Witnessing or experiencing violence in the home affects self esteem, promotes substance abuse, and makes it more likely that victims will become abusers. Thus, the cycle continues.

These victims experience post-traumatic stress disorder that is similar to those returning from war.

In fact, they are fighting a war on a daily basis, and they are losing.

This violence and its effects are so devastating that Native Americans are twice as likely as any other race in our country to die before the age of 24.

Overcoming the silence

Most of these victims are women and children who suffer in silence.

They are afraid to speak.

Andrea knows how this feels: hiding behind the mask, feeling ashamed, holding back the tears, and fighting to stay focused.

“It was hard to be enthusiastic,” she shares. “Normally, I am vibrant...it was impossible.”

Domestic abuse wears on the victims. “I blamed myself for continuing to put up with the abuse,” she recalls. “He tore me down.…‘You’re the reason,’ he’d say.” For these victims, there is seemingly no way out—no quiet exit.

As a result of this abuse, Andrea explains that she still doesn’t know how to accept a compliment. “I am hard on myself when I don’t need to be,” she says.

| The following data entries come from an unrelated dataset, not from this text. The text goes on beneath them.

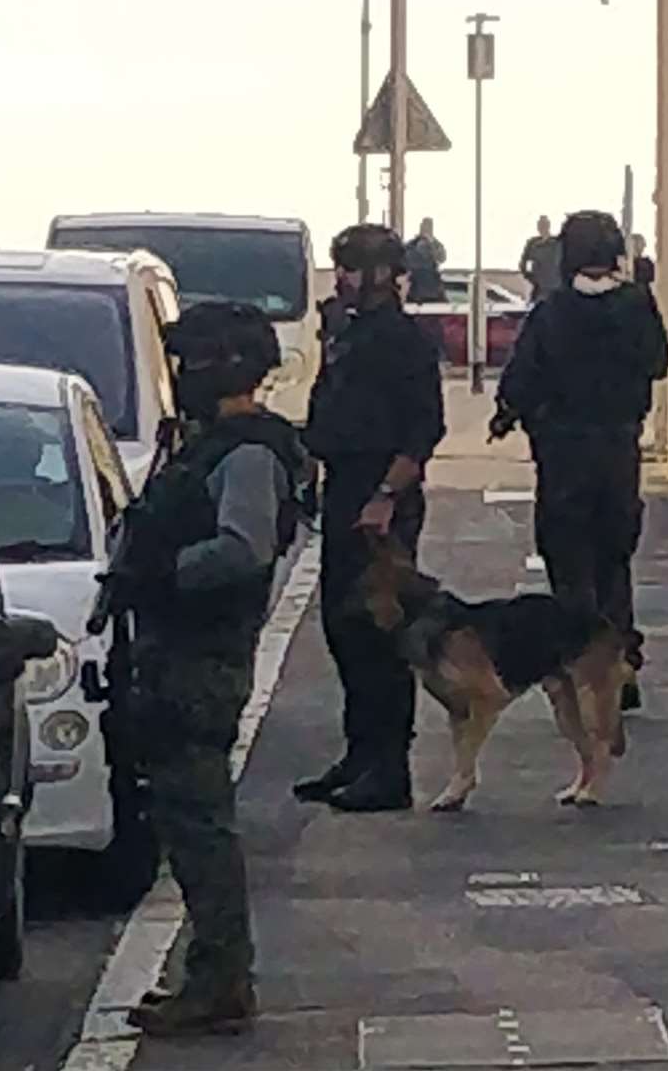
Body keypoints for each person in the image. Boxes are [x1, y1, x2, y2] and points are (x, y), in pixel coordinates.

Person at [99, 302, 310, 1036]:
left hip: (200, 661)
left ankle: (221, 978)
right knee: (185, 822)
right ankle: (215, 974)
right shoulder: (209, 446)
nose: (180, 379)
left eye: (191, 365)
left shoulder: (246, 453)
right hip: (177, 654)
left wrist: (162, 575)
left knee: (199, 826)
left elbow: (243, 550)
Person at [295, 224, 446, 812]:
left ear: (383, 274)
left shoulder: (404, 342)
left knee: (380, 631)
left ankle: (390, 769)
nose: (343, 279)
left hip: (381, 497)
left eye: (352, 268)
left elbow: (421, 430)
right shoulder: (348, 333)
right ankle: (359, 755)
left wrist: (386, 494)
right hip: (344, 489)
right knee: (342, 627)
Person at [490, 210, 668, 702]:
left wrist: (508, 415)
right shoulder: (637, 306)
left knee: (569, 566)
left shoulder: (552, 312)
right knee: (615, 561)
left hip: (563, 454)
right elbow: (658, 362)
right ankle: (622, 667)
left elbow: (522, 379)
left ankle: (583, 671)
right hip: (617, 450)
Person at [404, 217, 448, 304]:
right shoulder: (411, 245)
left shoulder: (434, 245)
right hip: (419, 290)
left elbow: (441, 258)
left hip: (427, 290)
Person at [519, 215, 562, 303]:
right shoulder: (532, 243)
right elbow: (523, 264)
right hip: (540, 288)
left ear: (548, 226)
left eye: (544, 224)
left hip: (555, 286)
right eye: (540, 225)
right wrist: (533, 278)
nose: (542, 227)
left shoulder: (557, 243)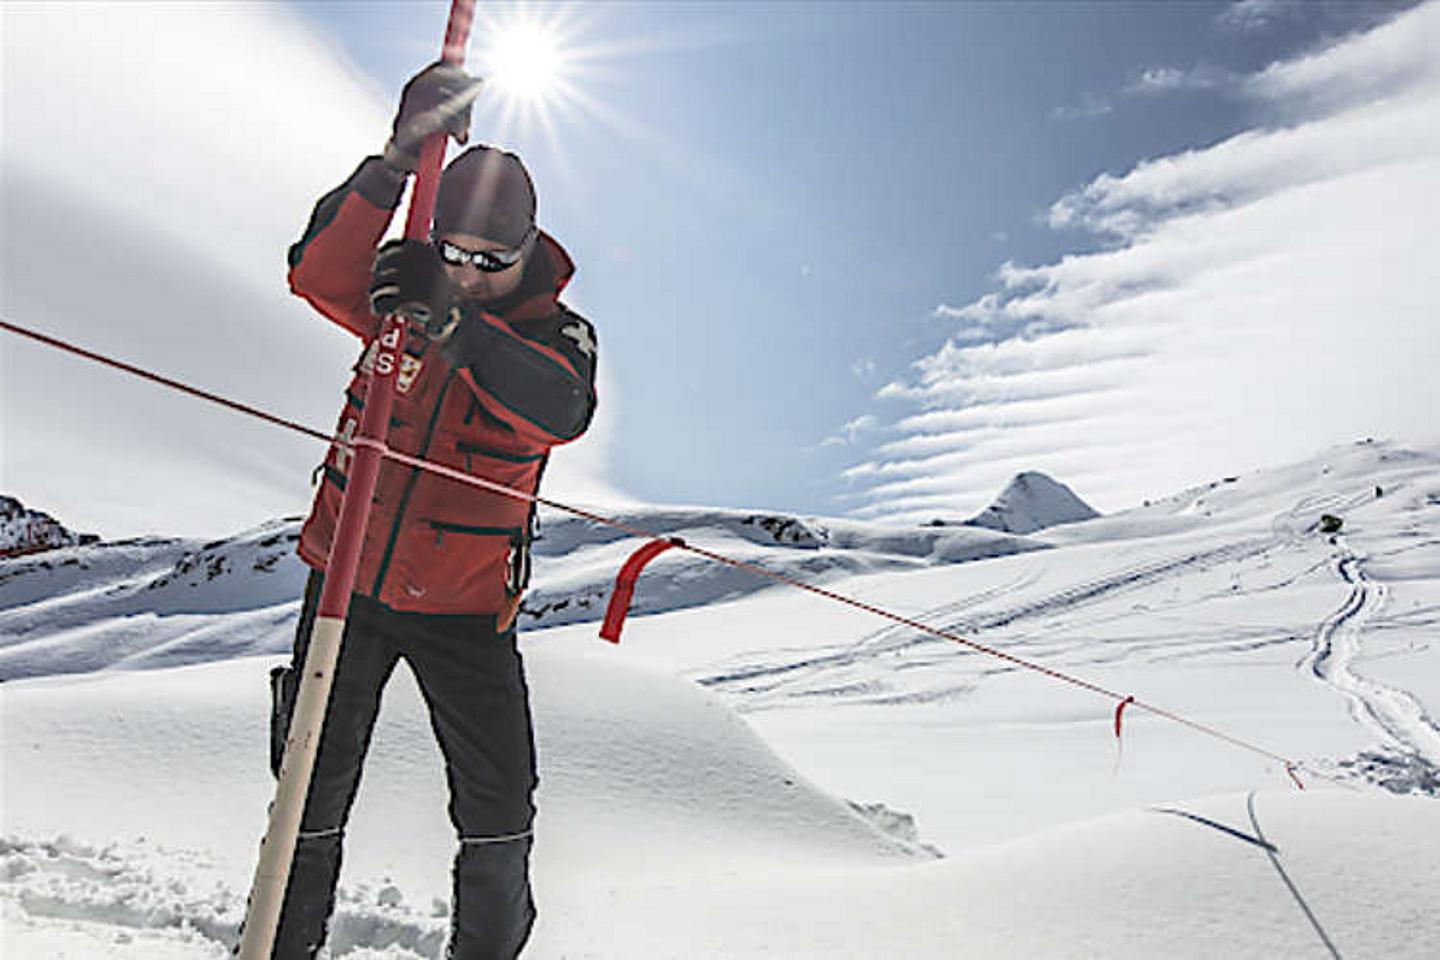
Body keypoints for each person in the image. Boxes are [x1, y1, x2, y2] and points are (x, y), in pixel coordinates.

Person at [267, 61, 597, 959]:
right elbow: (313, 273)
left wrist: (454, 320)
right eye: (452, 252)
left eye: (493, 261)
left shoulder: (549, 332)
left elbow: (561, 408)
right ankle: (278, 946)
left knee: (496, 806)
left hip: (464, 611)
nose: (470, 271)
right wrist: (398, 157)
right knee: (308, 788)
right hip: (347, 587)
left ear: (529, 249)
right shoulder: (396, 289)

The battle for Andrea to overcome her silence was an everyday ordeal. She wanted to tell others, but she was scared of what her abuser might do. And, of course, she was confused by the constant apologies he offered: “I didn’t mean to do it, baby. I love you.”

Armed for battle

Native Hope envisions women and children armed with the knowledge that they are not alone in this fight.

“Hearing others was like a force,” says Andrea, reflecting on the moment she listened to advocates share their stories. She told herself, “I have to do this.”

“When I finally told others, it felt like I was reliving it, but now I feel relief. I can finally let go. It was like in a movie or a commercial...a scene where everything is grey, and after I told my secret, the world had color again,” Andrea nods as she contemplates the feeling.

At Native Hope, we want others to feel that color. The color that comes after the darkness. The illumination that victory brings.

Native Hope is determined to empower victims of domestic violence with the choice to use their voices to raise awareness. We want to defeat domestic violence in order to ensure bright futures for Native Americans of all ages.